··· EXCERPTED PASSAGE

TileDB-Py icon indicating copy to clipboard operation
TileDB-Py copied to clipboard

No compression of timestamps (t.tdb) after consolidation

Open peterculviner opened this issue 5 months ago • 1 comments

I noticed there's no (default) compression on timestamps after consolidation, at least via the python api for sparse arrays. This wouldn't be an issue, but I also can't find a way to set a compression filter on these values (unlike user-defined attributes, dimensions, coordinates, and offsets). Am I missing a global default compression argument? I can't find any reference to one.

This becomes a source of file size with large sparse arrays.

For example:

import tiledb
import numpy as np
from itertools import product

array_path = 'test_array'

dim1 = tiledb.Dim(
    name="d1",
    domain=(0, 100),
    dtype=np.uint64,)
dim2 = tiledb.Dim(
    name="d2",
    domain=(0, 100),
    dtype=np.uint64,)

domain = tiledb.Domain(
    dim1, dim2)

attributes = [  # define attributes
    tiledb.Attr(
        name='attr1', dtype=np.dtype('uint64'), fill=0)]
schema = tiledb.ArraySchema(  # generate a schema
    domain=domain, attrs=attributes, sparse=True, allows_duplicates=True,
    coords_filters= [tiledb.filter.ZstdFilter(9)])
tiledb.Array.create(array_path, schema)
d1, d2 = np.asarray(list(product(range(0,100), range(0,100)))).T

array = tiledb.open(array_path, 'w')
# write 1
array[d1, d2] = {'attr1': np.full(10000, 1)}
# write 2
array[d1, d2] = {'attr1': np.full(10000, 2)}
array.close()

tiledb.consolidate(array_path)

Compare file sizes of a0.tdb and t.tdb in the consolidated fragment - they match suggesting they are both uncompressed uint64.

peterculviner avatar Aug 07 '25 19:08 peterculviner

Alternatively, if it's possible to avoid creation of a t.tdb file where not necessary (e.g. if I set all timestamps to 1 while writing so all match and would be redundant information), that'd also be a great workaround. I don't know if that's more feasible than applying compression to timestamp data.

peterculviner avatar Aug 08 '25 14:08 peterculviner

······
··· ENTRIES SUPPLIED

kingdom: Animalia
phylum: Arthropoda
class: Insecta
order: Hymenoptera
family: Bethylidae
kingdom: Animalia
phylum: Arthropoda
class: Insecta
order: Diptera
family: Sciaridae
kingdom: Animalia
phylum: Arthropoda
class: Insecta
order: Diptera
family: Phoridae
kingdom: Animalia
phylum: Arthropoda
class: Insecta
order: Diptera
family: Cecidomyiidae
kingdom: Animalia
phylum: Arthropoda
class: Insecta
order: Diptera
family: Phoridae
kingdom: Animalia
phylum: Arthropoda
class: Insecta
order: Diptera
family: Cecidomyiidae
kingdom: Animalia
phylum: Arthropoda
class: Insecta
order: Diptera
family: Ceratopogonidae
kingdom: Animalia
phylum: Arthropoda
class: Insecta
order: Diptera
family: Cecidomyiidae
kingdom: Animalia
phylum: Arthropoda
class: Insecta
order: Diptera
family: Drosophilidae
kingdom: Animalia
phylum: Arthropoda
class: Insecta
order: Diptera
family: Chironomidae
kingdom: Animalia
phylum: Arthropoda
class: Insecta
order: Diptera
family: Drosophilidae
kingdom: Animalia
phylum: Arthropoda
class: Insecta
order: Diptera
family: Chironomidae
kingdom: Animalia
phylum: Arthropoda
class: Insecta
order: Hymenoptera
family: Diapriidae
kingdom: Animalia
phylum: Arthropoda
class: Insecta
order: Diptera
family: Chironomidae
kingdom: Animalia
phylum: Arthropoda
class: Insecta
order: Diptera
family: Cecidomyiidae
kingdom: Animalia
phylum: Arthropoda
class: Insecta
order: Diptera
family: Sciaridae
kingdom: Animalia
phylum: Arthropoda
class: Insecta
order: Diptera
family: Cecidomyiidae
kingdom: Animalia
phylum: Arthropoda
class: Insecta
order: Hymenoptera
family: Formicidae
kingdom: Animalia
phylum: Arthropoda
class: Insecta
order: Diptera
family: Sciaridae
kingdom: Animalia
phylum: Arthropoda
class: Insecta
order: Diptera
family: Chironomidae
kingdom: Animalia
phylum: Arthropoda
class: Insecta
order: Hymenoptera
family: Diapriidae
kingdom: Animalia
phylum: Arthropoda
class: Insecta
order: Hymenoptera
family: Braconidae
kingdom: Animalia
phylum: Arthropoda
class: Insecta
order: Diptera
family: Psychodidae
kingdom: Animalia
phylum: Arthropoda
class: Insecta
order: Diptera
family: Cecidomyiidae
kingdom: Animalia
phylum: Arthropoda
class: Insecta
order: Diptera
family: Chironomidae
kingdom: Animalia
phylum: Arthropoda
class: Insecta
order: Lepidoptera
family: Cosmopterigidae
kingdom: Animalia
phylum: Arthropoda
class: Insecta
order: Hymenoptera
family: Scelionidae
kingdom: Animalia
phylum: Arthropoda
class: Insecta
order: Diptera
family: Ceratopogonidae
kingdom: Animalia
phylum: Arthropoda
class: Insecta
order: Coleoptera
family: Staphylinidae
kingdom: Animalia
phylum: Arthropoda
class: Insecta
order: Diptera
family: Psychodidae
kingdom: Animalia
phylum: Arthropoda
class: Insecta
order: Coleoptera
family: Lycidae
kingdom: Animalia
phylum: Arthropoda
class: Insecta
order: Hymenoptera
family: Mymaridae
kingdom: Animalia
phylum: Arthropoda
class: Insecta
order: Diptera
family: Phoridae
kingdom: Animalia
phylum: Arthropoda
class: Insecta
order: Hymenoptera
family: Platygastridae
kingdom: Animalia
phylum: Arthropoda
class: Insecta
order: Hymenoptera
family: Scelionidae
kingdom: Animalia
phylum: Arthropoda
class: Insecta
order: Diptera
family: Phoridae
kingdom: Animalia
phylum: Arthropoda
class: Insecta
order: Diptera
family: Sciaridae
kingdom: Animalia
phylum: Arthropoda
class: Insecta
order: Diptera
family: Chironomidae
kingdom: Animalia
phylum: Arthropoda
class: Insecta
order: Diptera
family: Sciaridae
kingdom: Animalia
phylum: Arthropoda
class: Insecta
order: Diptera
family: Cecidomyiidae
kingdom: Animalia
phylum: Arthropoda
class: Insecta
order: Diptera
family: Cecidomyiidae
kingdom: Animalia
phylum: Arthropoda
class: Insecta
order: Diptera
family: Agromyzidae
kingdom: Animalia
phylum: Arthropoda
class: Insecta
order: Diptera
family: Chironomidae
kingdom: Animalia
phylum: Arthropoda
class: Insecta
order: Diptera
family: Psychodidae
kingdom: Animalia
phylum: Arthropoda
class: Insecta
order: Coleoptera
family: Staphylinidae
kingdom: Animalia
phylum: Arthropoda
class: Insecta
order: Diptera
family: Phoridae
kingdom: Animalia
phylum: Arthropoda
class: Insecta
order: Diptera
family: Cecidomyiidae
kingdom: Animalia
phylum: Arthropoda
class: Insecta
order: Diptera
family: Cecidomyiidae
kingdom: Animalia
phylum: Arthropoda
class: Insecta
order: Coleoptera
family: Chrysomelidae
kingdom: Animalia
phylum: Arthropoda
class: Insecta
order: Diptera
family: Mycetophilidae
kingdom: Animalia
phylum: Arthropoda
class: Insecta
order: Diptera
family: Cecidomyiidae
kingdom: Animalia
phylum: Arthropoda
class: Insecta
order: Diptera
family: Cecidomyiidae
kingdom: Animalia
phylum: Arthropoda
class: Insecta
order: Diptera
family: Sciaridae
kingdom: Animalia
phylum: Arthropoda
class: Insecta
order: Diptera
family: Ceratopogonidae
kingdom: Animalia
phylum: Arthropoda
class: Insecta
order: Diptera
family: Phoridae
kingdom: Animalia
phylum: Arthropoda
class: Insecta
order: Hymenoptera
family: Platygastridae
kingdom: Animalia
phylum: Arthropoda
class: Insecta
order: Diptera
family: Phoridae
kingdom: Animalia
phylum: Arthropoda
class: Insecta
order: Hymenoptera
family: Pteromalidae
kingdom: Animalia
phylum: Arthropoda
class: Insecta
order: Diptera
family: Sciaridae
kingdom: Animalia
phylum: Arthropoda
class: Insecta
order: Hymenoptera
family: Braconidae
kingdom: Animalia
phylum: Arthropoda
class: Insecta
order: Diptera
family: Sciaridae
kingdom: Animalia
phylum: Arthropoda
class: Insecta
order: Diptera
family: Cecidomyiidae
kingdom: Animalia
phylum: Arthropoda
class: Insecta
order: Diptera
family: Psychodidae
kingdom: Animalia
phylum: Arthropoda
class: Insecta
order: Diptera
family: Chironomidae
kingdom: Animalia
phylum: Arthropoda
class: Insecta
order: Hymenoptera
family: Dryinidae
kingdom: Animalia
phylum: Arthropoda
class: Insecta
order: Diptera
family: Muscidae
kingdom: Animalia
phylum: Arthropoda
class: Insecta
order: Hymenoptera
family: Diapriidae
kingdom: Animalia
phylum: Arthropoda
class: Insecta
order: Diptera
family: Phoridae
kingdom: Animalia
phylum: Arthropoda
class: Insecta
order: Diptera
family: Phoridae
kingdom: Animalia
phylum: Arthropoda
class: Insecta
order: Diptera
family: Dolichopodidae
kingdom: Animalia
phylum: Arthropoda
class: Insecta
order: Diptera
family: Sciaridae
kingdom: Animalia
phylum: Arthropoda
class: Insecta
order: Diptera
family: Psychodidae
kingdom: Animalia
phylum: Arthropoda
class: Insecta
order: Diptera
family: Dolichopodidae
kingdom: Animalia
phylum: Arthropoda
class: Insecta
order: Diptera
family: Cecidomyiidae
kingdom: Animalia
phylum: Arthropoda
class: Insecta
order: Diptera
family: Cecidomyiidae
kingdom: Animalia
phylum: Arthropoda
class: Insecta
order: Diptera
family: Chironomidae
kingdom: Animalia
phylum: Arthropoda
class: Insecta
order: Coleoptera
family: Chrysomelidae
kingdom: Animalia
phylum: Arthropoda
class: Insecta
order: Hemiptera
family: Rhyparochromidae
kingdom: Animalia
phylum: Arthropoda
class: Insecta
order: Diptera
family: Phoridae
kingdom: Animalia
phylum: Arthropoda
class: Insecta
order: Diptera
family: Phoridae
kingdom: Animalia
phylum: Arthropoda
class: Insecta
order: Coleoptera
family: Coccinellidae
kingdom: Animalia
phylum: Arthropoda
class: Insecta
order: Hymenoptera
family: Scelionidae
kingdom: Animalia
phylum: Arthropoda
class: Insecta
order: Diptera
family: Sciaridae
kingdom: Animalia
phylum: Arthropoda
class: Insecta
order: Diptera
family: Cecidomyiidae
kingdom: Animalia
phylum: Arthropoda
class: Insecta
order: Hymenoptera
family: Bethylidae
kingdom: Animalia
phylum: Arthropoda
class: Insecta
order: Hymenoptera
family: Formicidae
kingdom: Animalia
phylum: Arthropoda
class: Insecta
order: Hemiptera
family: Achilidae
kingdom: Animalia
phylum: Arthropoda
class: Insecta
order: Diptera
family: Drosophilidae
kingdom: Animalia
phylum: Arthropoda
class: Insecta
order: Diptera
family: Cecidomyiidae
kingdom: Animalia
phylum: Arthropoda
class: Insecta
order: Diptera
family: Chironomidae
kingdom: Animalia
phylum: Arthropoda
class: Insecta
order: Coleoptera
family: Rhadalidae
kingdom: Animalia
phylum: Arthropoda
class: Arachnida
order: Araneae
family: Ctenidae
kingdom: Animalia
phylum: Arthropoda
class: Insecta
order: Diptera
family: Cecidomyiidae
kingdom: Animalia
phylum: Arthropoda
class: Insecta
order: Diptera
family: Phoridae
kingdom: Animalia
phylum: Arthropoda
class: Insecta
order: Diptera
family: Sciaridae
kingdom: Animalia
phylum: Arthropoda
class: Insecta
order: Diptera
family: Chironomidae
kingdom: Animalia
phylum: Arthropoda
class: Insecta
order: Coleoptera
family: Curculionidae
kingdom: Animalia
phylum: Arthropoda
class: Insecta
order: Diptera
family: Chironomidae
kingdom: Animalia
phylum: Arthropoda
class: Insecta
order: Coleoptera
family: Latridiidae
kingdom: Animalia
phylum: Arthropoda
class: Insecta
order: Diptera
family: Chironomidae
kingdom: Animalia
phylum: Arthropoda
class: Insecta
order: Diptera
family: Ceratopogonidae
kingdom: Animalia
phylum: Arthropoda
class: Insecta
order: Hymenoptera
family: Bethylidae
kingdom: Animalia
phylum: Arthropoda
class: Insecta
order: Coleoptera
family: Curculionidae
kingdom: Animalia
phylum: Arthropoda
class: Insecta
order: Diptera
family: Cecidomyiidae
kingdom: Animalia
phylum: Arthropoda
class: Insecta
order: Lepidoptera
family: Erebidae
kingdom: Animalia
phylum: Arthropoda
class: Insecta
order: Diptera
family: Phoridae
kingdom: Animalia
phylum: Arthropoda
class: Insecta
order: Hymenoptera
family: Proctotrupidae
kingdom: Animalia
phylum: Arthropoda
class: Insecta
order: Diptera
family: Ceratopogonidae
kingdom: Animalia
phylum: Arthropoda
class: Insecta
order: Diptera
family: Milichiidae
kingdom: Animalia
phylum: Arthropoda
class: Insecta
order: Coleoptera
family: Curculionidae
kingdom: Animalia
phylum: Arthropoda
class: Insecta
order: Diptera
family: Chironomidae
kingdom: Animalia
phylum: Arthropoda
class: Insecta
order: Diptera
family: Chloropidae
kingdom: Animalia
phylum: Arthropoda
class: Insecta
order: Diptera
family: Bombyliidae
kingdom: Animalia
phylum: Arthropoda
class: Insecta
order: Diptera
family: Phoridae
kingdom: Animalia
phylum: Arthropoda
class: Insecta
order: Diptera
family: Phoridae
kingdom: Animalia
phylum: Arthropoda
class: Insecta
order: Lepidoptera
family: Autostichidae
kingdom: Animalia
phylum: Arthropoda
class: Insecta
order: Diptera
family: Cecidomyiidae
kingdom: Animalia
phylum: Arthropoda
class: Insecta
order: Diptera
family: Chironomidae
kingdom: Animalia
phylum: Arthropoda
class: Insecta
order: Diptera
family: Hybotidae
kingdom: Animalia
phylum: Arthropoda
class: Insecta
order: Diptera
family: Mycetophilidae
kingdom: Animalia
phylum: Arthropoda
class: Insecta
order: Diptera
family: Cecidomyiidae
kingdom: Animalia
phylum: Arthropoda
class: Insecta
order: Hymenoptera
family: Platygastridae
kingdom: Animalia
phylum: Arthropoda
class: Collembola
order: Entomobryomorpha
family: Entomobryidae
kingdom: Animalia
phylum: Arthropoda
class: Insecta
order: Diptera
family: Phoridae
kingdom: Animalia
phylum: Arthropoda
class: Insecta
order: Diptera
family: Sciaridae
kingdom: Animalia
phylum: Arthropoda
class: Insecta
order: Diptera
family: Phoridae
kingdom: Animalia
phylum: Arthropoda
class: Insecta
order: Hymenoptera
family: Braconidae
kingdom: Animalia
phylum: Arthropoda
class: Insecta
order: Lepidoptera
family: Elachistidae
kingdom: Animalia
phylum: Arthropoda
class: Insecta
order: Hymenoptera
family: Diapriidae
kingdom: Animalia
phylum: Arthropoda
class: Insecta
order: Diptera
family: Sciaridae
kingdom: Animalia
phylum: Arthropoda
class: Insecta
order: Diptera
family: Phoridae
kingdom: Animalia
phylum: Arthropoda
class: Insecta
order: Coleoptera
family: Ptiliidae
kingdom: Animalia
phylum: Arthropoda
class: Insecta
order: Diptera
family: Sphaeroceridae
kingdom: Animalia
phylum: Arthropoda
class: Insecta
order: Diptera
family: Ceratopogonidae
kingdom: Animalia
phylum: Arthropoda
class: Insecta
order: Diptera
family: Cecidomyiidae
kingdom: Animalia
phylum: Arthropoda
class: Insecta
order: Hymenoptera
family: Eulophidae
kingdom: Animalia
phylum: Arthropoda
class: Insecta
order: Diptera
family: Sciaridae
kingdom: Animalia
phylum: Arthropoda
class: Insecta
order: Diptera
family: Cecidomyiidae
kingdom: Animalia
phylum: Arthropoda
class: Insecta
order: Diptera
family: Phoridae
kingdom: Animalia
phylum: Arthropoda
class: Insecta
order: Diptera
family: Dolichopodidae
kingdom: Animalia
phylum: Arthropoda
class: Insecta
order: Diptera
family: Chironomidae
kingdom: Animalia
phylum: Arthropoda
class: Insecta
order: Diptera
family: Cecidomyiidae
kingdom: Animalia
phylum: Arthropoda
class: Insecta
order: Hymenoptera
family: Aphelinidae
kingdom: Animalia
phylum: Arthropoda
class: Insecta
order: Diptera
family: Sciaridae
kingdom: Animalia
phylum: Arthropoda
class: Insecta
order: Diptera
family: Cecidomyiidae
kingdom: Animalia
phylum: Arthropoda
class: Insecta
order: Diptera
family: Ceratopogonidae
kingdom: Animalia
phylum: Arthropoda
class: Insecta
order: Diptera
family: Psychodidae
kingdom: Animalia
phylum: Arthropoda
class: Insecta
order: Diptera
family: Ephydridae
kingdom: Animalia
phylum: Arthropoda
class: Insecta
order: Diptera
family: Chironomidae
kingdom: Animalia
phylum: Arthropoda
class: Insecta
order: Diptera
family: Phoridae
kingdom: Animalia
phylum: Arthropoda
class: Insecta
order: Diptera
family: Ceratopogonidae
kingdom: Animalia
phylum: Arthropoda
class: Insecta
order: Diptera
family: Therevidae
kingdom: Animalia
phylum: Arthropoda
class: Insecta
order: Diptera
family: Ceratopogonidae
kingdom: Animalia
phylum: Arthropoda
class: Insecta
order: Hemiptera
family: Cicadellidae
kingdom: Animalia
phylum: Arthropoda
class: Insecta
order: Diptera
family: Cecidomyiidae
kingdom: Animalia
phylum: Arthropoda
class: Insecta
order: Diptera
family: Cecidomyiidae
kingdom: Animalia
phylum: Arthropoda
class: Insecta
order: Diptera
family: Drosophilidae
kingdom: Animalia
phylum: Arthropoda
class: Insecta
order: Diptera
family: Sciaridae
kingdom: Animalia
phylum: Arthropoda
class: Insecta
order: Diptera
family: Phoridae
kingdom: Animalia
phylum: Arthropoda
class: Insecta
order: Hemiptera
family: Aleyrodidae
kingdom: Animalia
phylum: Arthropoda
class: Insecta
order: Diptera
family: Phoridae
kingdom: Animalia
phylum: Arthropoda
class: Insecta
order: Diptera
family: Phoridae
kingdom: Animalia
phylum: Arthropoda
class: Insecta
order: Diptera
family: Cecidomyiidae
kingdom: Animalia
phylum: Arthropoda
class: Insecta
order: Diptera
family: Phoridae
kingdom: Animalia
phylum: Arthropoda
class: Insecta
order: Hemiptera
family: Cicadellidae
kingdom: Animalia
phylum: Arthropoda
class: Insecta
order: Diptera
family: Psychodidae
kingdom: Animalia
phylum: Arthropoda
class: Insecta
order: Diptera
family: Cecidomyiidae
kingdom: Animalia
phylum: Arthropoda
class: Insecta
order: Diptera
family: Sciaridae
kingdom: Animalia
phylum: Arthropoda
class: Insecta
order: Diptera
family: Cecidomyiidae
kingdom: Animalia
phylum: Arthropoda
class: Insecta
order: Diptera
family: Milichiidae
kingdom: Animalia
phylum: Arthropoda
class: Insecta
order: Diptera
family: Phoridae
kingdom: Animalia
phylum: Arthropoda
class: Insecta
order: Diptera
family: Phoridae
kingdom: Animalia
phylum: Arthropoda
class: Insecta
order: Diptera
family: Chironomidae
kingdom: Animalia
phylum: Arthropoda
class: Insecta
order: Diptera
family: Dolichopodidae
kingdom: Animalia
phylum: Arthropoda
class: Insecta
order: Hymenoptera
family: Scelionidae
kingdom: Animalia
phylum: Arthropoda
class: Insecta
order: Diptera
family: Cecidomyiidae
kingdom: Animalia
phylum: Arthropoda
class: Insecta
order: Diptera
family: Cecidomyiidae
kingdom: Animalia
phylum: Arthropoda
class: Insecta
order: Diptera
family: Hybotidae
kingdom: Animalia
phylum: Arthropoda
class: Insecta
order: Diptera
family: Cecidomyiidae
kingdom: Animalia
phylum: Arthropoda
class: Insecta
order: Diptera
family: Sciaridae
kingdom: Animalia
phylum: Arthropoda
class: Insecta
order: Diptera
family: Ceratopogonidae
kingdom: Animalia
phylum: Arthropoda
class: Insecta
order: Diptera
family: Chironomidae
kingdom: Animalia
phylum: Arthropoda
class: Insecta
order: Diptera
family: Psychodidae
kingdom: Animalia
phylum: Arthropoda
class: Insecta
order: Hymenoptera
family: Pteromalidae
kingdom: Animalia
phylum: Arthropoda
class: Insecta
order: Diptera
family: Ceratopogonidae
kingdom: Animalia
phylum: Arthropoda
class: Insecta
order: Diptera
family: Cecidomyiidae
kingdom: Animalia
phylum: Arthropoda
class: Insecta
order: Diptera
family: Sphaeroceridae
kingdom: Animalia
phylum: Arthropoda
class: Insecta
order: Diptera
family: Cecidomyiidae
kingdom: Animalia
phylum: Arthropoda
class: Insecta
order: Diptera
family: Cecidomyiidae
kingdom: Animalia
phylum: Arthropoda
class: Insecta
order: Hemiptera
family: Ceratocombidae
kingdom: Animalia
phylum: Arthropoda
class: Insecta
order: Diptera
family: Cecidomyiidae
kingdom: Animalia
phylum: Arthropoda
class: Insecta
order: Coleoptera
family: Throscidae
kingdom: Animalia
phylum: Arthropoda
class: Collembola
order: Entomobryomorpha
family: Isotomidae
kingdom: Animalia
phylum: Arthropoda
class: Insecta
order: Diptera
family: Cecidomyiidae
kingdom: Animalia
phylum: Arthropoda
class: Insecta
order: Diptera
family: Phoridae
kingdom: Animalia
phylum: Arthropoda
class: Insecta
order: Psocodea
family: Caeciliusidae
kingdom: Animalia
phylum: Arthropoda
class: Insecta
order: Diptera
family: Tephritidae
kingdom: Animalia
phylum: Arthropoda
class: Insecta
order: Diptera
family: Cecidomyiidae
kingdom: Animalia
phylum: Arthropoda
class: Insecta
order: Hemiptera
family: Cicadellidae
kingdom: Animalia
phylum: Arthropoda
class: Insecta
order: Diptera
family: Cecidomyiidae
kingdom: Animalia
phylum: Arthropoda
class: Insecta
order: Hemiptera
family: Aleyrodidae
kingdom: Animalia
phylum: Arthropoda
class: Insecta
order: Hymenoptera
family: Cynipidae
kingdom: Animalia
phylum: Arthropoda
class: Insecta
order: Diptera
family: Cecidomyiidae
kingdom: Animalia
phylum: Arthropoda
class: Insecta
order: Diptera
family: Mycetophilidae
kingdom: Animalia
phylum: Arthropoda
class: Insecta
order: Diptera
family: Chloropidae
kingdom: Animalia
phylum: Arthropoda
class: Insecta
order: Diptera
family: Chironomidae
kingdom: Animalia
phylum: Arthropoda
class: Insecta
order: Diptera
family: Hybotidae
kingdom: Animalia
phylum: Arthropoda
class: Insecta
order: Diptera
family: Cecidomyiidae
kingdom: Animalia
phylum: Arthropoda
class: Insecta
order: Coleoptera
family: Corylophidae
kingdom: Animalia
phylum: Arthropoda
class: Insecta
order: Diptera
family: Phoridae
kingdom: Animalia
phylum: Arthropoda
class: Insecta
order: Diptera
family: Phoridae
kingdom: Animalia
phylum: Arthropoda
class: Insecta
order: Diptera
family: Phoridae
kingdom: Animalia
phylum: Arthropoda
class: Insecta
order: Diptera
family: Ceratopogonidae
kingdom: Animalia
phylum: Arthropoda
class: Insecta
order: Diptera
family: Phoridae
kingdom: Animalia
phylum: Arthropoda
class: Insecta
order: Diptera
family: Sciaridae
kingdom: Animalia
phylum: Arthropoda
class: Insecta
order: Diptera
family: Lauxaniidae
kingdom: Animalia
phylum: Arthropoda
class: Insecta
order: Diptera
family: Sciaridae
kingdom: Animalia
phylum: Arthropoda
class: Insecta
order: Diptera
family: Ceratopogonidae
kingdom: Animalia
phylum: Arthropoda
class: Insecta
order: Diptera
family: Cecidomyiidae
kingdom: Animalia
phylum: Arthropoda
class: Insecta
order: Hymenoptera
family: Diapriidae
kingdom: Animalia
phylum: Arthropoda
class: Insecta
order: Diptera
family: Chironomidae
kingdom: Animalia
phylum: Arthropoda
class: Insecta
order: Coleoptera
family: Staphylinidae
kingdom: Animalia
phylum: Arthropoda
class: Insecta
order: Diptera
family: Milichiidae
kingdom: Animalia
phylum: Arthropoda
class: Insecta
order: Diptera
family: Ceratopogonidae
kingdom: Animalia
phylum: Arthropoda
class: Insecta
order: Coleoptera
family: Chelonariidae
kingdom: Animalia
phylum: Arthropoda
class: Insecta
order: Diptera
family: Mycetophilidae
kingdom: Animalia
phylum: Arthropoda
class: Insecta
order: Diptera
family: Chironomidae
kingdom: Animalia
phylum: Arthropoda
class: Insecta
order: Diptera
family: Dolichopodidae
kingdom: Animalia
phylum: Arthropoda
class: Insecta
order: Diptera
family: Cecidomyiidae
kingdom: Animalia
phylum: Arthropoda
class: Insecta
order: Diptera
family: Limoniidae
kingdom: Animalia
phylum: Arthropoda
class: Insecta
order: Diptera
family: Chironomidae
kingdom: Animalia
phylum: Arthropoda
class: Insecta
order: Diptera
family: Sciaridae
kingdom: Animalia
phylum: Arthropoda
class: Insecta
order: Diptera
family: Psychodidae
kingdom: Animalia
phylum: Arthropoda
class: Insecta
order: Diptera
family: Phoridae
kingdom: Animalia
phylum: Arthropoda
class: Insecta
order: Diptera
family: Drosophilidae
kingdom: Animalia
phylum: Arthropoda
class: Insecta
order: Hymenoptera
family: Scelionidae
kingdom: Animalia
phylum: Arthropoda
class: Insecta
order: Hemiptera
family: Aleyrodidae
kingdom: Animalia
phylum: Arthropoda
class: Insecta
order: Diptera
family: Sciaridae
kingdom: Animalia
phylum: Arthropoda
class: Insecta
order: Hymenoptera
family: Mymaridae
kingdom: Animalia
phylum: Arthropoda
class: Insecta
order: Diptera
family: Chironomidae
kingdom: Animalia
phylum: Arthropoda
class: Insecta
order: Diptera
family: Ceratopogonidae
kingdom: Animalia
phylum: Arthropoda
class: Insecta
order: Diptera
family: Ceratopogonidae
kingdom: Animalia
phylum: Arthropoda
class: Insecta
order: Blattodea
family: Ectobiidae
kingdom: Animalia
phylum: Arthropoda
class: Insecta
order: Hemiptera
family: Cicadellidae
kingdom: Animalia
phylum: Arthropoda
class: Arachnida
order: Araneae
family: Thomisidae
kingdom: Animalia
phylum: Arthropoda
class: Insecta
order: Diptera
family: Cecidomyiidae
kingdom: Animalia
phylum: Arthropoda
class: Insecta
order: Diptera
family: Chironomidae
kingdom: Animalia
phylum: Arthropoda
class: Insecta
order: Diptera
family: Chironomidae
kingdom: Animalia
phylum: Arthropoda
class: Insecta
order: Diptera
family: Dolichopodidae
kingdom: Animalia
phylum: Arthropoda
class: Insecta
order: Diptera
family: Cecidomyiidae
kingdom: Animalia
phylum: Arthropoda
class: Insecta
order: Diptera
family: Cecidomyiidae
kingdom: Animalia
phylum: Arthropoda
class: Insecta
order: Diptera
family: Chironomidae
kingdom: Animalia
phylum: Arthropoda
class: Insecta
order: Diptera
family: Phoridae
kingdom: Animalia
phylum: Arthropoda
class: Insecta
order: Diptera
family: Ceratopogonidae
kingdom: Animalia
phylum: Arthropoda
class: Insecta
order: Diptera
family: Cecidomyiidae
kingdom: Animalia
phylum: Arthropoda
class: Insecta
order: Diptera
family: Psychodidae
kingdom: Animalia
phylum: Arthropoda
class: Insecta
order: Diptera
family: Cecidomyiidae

······

### YOUR OBJECTIVE
Could you copy the part of the TileDB timestamp-compression issue above, starting with "array = tiledb.open(array_path, 'w')" and going on through "both uncompressed uint64."?

### SOLVED PROBLEM
array = tiledb.open(array_path, 'w')
# write 1
array[d1, d2] = {'attr1': np.full(10000, 1)}
# write 2
array[d1, d2] = {'attr1': np.full(10000, 2)}
array.close()

tiledb.consolidate(array_path)

Compare file sizes of a0.tdb and t.tdb in the consolidated fragment - they match suggesting they are both uncompressed uint64.